Data extracts section start
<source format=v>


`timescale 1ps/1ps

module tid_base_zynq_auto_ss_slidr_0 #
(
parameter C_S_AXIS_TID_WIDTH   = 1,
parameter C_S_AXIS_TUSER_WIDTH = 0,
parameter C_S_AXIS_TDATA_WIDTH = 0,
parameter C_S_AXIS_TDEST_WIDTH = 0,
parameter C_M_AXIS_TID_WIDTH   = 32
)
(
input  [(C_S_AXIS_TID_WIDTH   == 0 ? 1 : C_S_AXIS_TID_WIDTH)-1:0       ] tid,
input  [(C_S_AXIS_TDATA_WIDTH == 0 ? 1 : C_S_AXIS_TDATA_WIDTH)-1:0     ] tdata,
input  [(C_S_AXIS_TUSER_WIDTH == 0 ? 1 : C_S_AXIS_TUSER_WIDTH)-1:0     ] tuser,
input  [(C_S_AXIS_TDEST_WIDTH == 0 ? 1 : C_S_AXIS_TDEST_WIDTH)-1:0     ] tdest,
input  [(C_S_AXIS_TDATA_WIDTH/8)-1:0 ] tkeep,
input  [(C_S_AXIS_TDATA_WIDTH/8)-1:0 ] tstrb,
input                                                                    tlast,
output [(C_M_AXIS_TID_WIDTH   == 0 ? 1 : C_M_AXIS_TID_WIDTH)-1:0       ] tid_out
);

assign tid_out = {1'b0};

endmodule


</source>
Data extracts section end
Data extracts section start
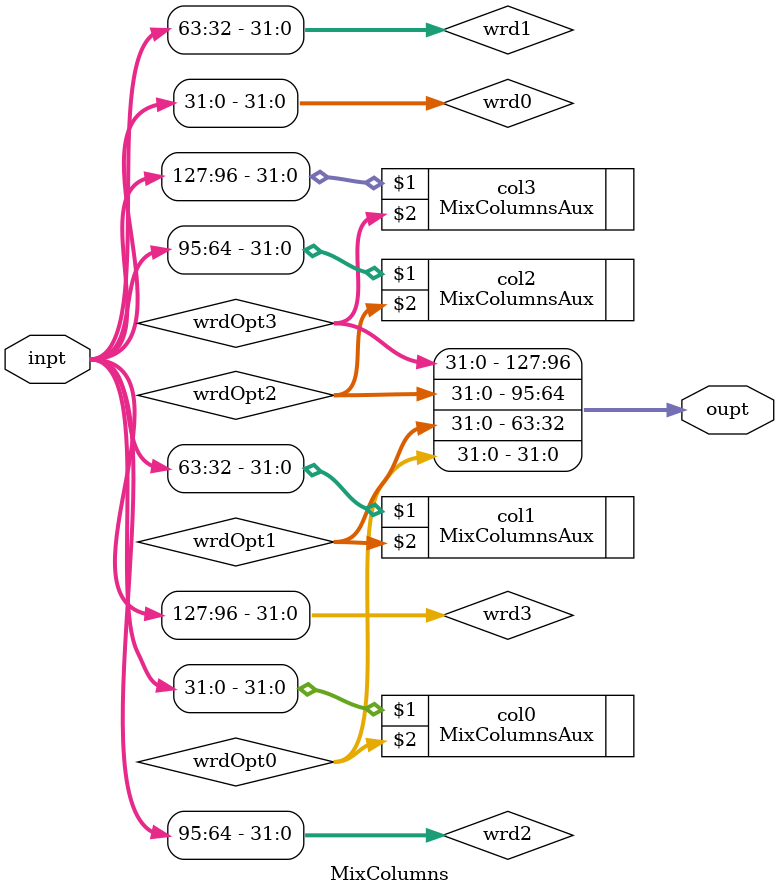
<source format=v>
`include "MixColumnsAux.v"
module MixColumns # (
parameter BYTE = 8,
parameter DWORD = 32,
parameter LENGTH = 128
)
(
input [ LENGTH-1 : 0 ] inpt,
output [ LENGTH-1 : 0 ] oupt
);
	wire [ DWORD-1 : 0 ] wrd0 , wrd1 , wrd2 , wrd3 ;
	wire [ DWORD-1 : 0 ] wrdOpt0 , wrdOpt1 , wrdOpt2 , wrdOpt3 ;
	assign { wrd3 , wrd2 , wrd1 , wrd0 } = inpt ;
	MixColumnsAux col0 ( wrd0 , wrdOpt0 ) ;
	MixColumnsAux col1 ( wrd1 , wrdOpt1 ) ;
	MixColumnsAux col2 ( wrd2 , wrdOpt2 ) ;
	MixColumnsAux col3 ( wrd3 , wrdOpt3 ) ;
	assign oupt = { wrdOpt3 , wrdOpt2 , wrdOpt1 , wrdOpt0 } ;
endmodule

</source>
Data extracts section end
Work request:
Count up the lines in the entries that hold "inpt", and respond with that count and no other text.

Task result:
2